The (non)Heuristic Value of Evolution
|December 19, 2008||Posted by DonaldM under Biology, Darwinism, Evolution, Intelligent Design, Science|
Theodosius Dobzhansky once famously said that “nothing in biology makes sense except in the light of evolution.” Except, of course, when biology doesn’t need to even consider evolution, which for practicle purposes is most of the time.
Today, I had the privilege to have lunch with a research scientist who works in the area of bio-pharmaceuticals for a pharmaceutical company. He told me about their research with proteins and genes that enable them to develop products that alleviate or cure a wide range of diseases at the cellular level. Of great value to the research they do was the Human Genome Project because it made available the entire database to whoever needed it. That information enabled them to move several projects forward.

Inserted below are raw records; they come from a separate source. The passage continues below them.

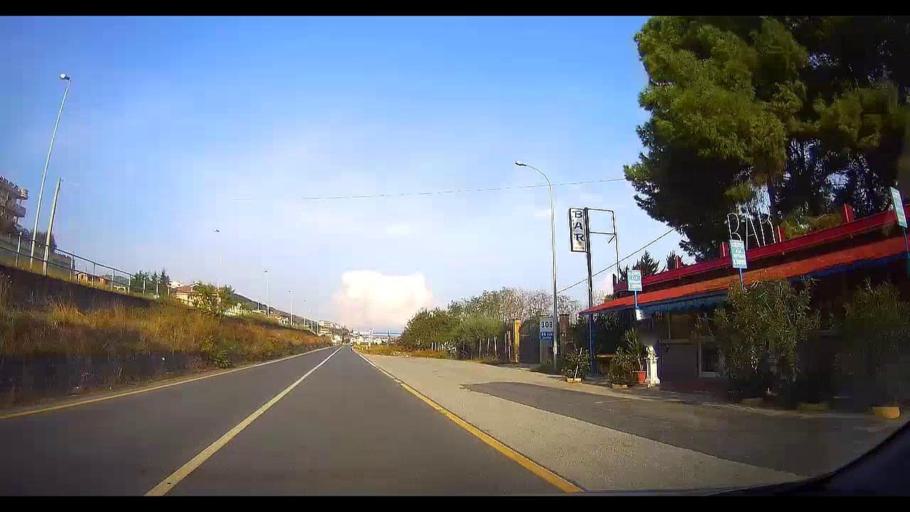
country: IT
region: Calabria
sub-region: Provincia di Cosenza
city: Cariati
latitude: 39.5245
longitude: 16.8935
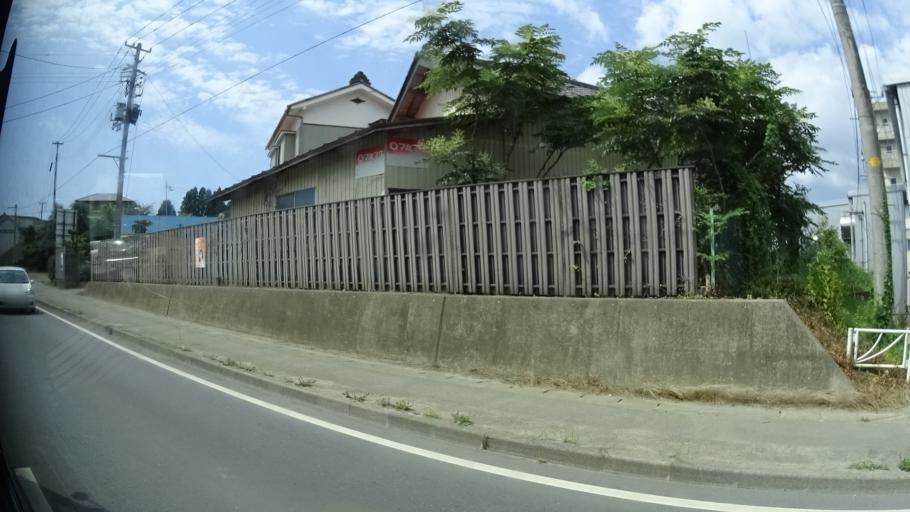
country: JP
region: Iwate
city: Ofunato
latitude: 38.8808
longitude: 141.5757
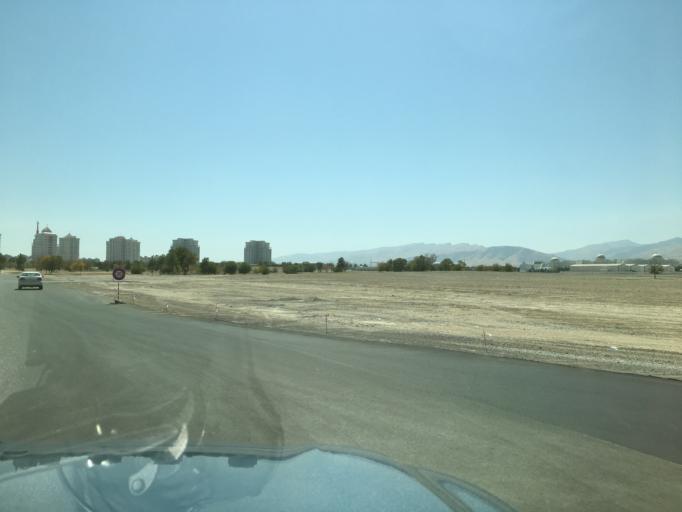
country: TM
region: Ahal
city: Ashgabat
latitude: 37.8908
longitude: 58.3662
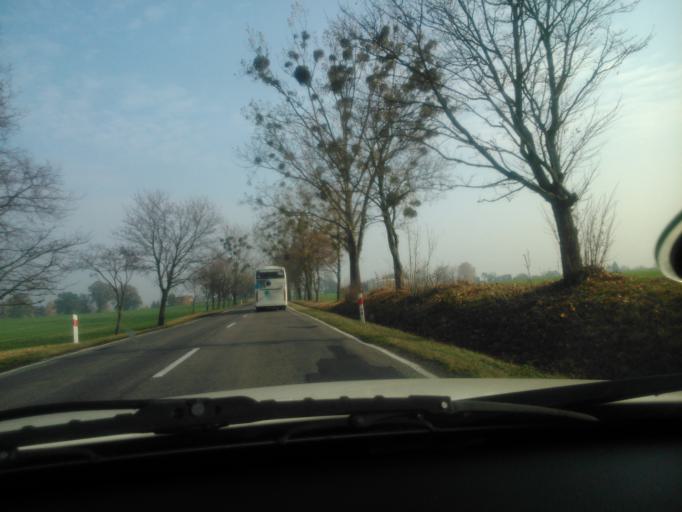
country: PL
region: Kujawsko-Pomorskie
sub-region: Powiat brodnicki
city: Bobrowo
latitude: 53.2328
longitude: 19.2479
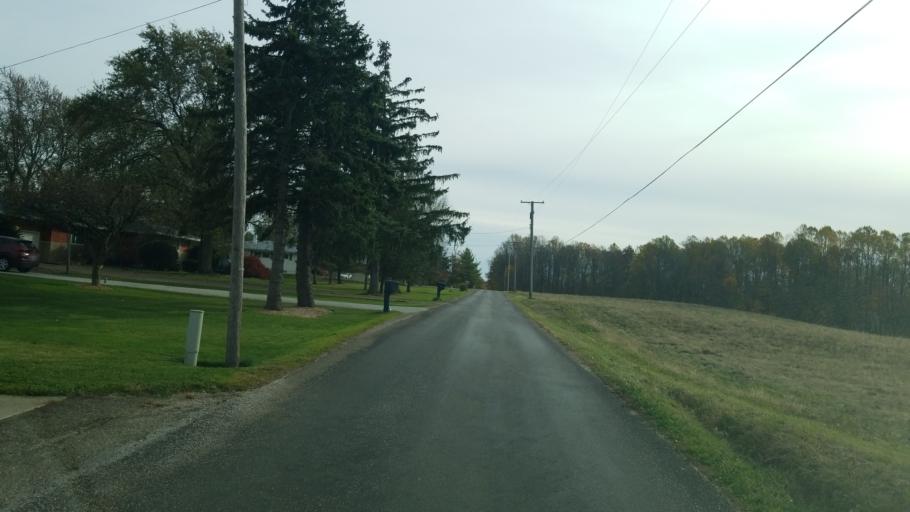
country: US
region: Ohio
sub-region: Richland County
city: Lincoln Heights
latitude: 40.7150
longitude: -82.4552
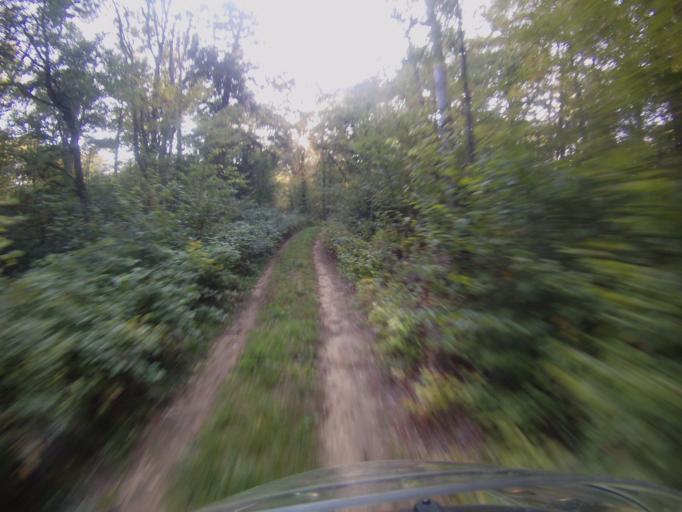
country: US
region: Vermont
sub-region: Addison County
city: Bristol
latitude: 44.0074
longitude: -73.0030
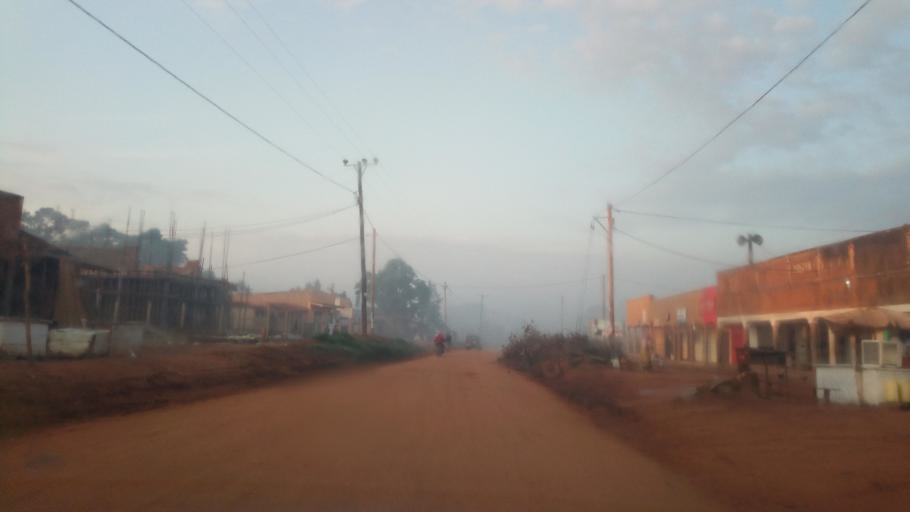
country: UG
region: Central Region
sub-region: Wakiso District
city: Bweyogerere
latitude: 0.4388
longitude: 32.6552
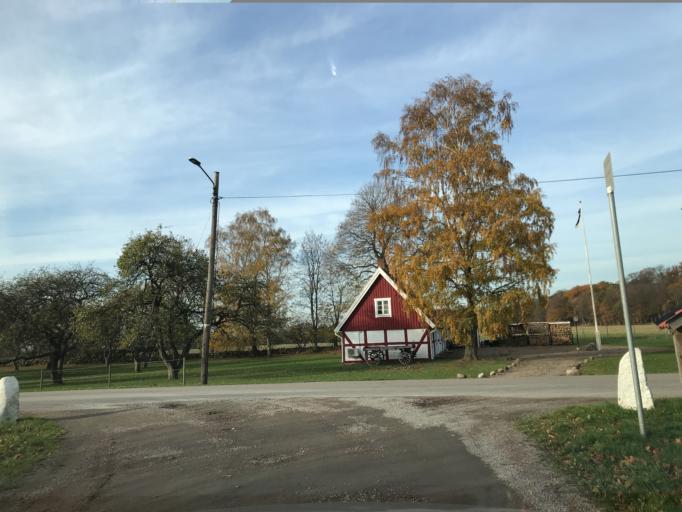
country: SE
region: Skane
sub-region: Bjuvs Kommun
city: Billesholm
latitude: 56.0704
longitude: 13.0140
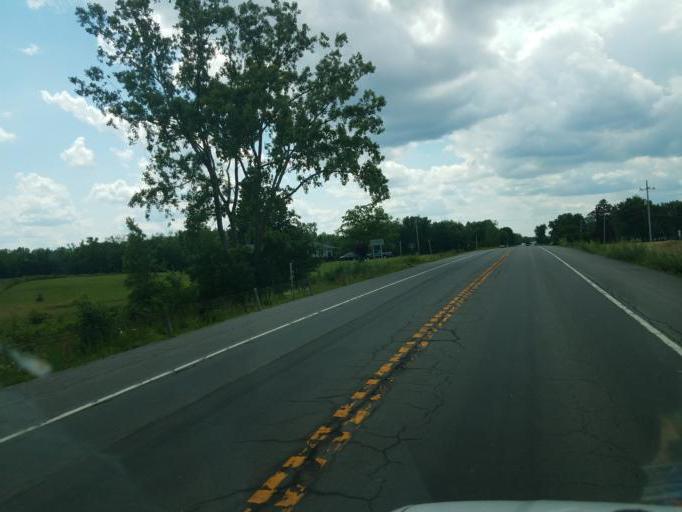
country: US
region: New York
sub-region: Seneca County
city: Waterloo
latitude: 42.9608
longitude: -76.8508
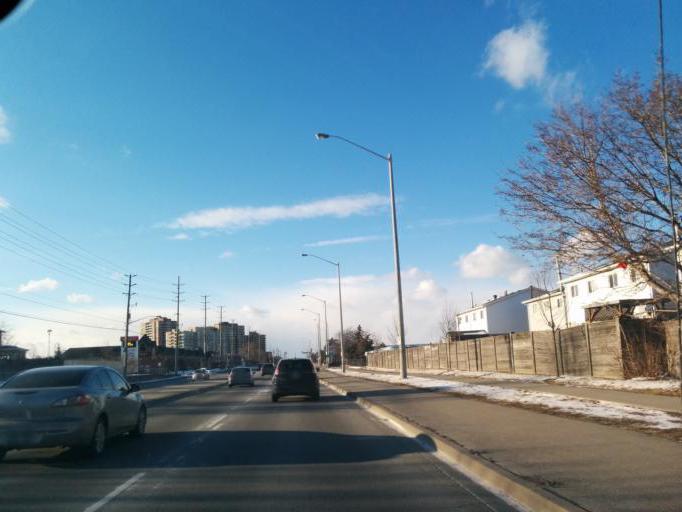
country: CA
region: Ontario
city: Brampton
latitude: 43.6494
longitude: -79.7340
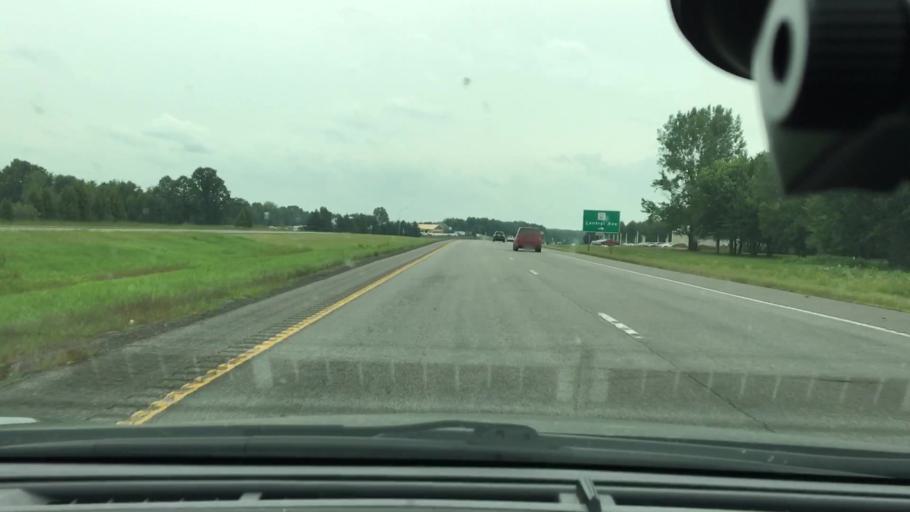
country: US
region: Minnesota
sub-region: Mille Lacs County
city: Milaca
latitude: 45.7875
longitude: -93.6536
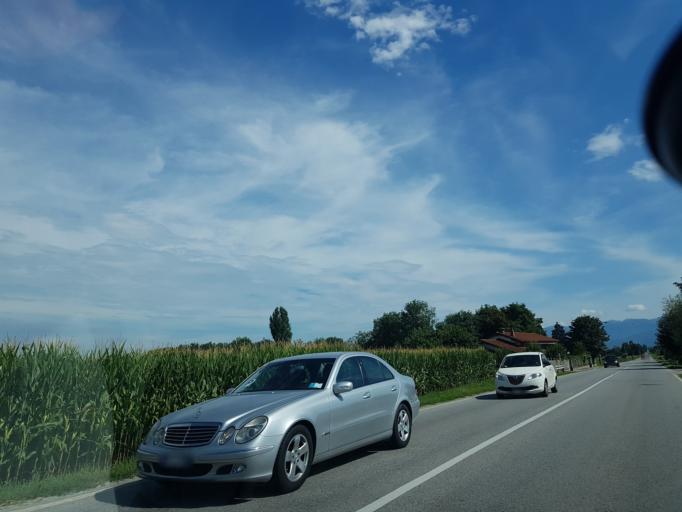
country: IT
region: Piedmont
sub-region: Provincia di Cuneo
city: Roata Rossi
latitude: 44.4654
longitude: 7.5153
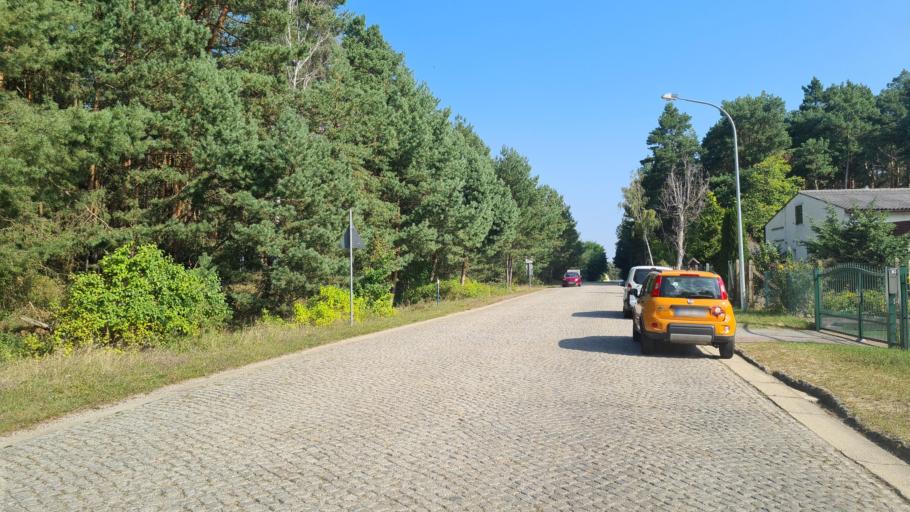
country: DE
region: Brandenburg
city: Kolkwitz
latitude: 51.7180
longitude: 14.2730
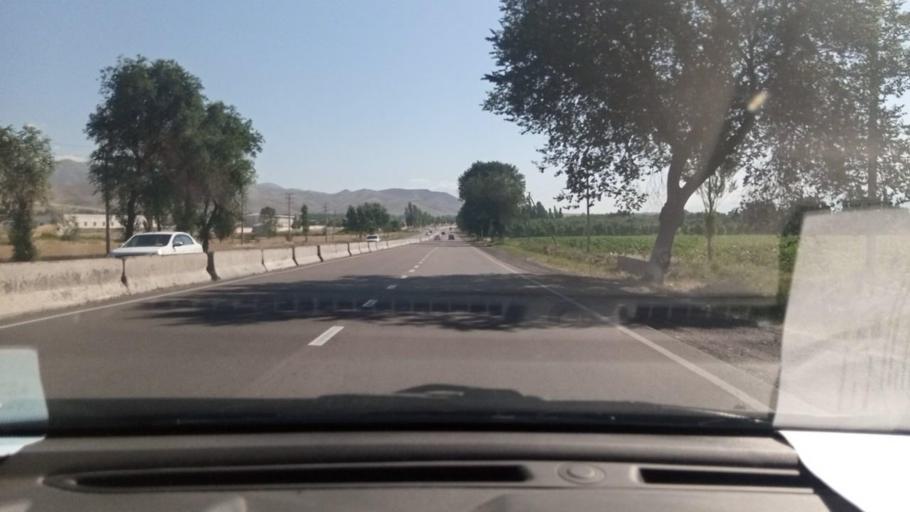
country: UZ
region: Toshkent
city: Ohangaron
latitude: 40.9212
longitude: 69.8384
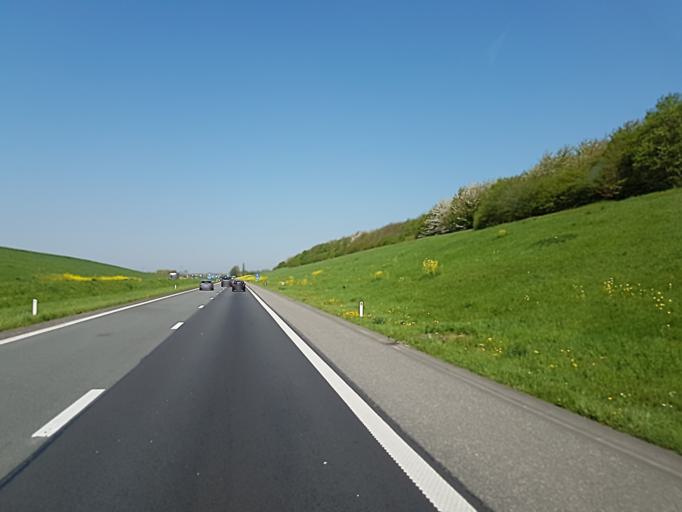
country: BE
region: Flanders
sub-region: Provincie West-Vlaanderen
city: Zonnebeke
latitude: 50.8507
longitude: 2.9784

He knew from our conversation that I had been involved in the Intelligent Design/Evolution debate, so I asked him
what role evolution played in all thier research. Now, this is a research facility that is carrying on a huge number of projects across a number of areas in cellular biology, bio-chemistry, hemotology, oncology and other related areas. He said that evolution plays no role whatsoever in their research and that evolutionary theory doesn’t make one whit of difference to the outcome of any of their research projects and never has. To clarify, I said, “so the heuristic value of evolutionary theory to your biological research is….” and he answered “Nil!”.
Perhaps its time to reconsider Dobzhansky’s famous quote. How about “Nearly everything in biology makes sense apart from evolution.” At least, that seems to be the case for real scientists working in real labs doing all sorts of fruitful research.